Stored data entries
# # # # #
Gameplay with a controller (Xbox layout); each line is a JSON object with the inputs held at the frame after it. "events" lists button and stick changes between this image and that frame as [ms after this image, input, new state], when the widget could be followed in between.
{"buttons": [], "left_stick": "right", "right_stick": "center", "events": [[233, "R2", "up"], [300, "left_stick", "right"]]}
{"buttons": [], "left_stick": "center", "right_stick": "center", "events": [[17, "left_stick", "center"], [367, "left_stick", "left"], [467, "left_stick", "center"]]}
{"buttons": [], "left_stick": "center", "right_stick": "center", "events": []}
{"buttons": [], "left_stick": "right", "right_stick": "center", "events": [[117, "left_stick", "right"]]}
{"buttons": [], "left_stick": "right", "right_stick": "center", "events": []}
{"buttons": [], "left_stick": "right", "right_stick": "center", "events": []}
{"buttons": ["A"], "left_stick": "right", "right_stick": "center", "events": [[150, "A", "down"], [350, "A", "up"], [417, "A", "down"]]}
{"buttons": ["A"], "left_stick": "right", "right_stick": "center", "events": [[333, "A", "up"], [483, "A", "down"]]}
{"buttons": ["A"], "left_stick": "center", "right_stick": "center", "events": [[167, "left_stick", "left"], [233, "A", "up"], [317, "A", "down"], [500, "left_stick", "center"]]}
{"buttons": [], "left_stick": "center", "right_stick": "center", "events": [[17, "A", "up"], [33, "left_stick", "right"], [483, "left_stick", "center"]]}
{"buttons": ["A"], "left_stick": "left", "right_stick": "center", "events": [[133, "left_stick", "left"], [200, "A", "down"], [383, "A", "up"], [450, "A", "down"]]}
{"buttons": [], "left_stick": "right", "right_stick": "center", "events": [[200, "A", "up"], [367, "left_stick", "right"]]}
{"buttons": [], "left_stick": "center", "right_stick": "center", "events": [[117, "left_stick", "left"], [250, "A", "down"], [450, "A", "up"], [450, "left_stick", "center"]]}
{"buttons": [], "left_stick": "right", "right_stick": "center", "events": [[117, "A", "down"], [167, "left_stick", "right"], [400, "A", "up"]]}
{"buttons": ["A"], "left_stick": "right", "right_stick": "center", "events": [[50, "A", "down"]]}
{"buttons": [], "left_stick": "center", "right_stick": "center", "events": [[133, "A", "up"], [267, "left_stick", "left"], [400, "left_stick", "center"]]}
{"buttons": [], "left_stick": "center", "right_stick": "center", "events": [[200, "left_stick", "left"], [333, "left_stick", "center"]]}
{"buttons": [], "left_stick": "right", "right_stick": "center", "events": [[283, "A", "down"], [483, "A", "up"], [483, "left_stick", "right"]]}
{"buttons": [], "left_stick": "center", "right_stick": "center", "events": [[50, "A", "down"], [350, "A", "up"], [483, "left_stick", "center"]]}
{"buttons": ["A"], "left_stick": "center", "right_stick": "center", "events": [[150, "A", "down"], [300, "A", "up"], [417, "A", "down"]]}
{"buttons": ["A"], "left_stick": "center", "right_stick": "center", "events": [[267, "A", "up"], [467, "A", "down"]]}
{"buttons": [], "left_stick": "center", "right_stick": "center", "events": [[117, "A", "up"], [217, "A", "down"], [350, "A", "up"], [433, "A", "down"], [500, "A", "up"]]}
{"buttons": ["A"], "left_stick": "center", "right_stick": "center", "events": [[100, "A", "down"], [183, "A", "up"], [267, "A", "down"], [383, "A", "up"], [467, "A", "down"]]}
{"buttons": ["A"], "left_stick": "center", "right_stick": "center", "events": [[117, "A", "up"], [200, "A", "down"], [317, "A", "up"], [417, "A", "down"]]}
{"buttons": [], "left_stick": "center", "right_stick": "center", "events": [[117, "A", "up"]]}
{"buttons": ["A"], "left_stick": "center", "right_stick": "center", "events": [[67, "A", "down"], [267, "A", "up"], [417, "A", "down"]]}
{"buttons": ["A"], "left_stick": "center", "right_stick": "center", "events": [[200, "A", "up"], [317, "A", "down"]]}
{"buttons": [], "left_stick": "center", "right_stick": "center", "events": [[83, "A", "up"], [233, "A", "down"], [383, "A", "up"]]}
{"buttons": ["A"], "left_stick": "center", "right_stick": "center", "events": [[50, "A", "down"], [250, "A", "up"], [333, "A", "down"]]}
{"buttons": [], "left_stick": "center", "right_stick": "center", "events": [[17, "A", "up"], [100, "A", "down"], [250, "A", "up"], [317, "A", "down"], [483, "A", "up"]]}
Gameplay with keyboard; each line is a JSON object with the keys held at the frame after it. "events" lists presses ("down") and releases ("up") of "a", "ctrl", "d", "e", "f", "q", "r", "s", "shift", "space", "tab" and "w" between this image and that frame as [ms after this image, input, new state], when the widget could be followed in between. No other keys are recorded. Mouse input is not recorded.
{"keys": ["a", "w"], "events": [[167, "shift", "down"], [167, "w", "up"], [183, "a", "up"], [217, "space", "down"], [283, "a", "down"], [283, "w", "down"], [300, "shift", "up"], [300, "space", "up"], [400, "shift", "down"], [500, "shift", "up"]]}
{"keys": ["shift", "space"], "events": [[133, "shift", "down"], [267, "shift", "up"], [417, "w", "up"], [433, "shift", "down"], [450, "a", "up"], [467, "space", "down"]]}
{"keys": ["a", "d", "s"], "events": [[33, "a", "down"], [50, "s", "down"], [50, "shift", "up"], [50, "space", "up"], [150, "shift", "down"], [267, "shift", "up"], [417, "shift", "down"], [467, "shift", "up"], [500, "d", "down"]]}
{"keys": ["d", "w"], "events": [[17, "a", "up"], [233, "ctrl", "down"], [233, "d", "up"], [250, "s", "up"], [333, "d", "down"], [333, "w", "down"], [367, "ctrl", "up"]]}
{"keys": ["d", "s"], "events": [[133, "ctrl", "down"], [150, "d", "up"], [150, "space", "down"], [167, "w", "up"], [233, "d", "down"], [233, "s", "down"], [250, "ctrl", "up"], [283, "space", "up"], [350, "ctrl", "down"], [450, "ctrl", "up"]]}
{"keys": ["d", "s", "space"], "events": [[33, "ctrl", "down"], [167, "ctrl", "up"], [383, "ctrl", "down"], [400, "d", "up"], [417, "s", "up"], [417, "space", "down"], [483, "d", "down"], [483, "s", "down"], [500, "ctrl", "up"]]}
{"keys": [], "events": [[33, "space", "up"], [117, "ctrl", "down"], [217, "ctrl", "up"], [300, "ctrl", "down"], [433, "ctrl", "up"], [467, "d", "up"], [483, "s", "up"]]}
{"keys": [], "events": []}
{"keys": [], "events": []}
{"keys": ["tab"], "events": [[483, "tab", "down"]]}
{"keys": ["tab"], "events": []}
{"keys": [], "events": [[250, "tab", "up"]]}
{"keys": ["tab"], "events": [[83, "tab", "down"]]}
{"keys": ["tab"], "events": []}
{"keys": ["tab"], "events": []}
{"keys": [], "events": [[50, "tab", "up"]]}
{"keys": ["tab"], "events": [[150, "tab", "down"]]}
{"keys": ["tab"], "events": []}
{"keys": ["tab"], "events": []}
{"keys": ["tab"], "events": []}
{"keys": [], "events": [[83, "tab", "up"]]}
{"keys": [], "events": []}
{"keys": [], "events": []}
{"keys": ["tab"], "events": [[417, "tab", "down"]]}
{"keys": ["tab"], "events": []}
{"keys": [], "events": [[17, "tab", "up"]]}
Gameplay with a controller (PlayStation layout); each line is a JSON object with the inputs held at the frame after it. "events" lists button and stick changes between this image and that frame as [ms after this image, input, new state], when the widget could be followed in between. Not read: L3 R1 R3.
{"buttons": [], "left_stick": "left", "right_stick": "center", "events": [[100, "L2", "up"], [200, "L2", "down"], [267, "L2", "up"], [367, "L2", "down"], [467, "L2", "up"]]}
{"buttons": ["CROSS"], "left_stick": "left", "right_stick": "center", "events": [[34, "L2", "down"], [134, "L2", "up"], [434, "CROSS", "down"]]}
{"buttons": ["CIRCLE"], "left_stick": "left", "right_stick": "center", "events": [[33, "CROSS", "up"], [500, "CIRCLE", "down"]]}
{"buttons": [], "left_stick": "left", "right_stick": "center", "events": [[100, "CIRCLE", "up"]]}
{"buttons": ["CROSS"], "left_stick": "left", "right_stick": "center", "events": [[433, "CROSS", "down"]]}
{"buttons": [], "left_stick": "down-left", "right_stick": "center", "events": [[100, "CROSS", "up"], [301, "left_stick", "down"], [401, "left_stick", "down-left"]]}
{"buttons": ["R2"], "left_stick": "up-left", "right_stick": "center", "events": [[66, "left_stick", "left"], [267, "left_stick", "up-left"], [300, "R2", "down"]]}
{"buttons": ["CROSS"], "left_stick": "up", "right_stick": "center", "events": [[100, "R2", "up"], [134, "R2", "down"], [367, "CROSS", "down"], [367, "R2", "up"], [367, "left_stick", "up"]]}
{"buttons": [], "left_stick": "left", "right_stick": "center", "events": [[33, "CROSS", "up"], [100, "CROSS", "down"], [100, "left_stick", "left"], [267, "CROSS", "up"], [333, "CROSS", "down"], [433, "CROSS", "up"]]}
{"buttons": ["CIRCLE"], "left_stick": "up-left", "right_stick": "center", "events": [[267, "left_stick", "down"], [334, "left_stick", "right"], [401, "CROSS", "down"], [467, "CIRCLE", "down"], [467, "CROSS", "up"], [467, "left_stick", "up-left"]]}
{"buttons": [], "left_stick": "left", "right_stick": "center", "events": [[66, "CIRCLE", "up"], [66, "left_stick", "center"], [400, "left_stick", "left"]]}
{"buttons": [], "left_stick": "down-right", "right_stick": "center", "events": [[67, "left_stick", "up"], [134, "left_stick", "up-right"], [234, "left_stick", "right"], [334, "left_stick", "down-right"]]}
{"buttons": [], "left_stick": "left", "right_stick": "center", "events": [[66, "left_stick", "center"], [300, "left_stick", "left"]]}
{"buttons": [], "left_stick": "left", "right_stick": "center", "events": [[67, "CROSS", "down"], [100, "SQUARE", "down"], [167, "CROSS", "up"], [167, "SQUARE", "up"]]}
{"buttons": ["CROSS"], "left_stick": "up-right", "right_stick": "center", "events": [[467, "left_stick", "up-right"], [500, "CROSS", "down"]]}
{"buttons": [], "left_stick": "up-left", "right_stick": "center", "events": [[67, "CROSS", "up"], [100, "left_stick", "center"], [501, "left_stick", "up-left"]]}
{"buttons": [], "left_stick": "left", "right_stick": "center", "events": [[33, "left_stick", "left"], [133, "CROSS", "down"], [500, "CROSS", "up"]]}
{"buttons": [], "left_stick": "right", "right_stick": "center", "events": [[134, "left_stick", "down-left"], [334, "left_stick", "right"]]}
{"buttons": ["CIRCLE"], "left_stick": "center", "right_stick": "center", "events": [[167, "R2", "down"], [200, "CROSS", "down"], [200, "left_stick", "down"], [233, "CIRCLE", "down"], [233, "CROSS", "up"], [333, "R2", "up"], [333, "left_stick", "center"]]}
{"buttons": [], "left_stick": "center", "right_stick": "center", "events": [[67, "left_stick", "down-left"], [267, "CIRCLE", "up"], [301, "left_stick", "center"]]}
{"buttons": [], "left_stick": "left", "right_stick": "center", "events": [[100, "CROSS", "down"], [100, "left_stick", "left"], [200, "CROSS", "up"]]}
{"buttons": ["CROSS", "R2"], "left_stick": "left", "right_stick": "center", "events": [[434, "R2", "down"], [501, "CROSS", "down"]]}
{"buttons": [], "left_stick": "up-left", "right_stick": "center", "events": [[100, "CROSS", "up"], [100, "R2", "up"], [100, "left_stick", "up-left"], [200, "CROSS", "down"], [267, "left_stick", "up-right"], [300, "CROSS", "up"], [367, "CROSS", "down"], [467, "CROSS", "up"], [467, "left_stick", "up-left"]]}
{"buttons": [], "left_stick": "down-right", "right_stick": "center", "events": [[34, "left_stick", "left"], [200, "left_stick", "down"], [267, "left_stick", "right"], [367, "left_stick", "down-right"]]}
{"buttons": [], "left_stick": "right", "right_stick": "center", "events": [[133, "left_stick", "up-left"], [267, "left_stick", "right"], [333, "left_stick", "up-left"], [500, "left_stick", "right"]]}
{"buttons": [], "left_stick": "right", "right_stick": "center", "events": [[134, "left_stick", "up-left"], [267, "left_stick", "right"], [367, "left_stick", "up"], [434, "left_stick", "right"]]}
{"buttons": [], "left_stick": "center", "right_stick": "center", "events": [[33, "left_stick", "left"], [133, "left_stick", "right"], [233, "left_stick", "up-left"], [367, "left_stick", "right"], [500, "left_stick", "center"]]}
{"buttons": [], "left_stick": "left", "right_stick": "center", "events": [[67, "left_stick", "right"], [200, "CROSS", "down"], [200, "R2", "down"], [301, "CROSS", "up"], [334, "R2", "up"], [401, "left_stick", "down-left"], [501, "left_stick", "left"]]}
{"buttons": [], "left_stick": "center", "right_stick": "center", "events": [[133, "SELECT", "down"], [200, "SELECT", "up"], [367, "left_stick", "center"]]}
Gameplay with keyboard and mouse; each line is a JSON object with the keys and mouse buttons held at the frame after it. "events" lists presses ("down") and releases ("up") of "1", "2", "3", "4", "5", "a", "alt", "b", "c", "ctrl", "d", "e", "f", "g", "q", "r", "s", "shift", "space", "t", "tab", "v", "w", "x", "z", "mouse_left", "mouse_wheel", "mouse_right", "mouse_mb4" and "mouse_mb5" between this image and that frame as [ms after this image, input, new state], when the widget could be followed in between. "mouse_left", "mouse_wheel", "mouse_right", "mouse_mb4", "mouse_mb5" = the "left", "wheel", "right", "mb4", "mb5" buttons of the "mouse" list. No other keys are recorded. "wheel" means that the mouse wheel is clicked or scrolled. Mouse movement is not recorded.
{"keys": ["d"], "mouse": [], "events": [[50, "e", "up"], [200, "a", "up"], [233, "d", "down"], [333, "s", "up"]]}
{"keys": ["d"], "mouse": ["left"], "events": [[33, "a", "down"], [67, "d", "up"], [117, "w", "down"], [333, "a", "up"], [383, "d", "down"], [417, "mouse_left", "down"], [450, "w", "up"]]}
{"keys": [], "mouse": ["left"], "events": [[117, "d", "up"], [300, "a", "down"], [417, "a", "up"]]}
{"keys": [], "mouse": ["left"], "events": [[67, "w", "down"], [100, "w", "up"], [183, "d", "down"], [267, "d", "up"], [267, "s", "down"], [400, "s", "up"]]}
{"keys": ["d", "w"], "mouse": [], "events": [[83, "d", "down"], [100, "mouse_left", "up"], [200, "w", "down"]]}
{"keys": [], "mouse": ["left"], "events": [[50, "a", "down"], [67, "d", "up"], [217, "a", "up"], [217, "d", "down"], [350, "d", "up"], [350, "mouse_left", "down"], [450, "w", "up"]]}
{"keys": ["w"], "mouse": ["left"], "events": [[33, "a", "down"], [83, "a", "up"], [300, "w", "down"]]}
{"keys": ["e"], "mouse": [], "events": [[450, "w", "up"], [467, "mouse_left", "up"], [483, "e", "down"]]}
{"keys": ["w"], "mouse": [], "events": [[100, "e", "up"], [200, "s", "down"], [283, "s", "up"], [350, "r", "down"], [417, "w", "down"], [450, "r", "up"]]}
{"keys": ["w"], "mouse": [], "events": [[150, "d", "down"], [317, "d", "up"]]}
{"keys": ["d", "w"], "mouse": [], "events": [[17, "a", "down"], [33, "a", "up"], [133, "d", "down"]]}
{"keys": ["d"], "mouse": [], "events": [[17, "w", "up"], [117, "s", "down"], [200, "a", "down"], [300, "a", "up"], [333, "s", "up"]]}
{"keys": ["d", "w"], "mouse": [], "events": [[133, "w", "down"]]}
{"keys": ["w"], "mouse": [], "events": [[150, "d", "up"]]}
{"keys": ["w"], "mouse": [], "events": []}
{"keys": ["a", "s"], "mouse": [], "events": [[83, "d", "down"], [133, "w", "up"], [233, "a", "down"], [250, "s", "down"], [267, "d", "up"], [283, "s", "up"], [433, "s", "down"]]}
# # # # #
- [Task instructions] The reply should be nothing but the number of lines in the entries that include "other".

- [Reply to the task] 2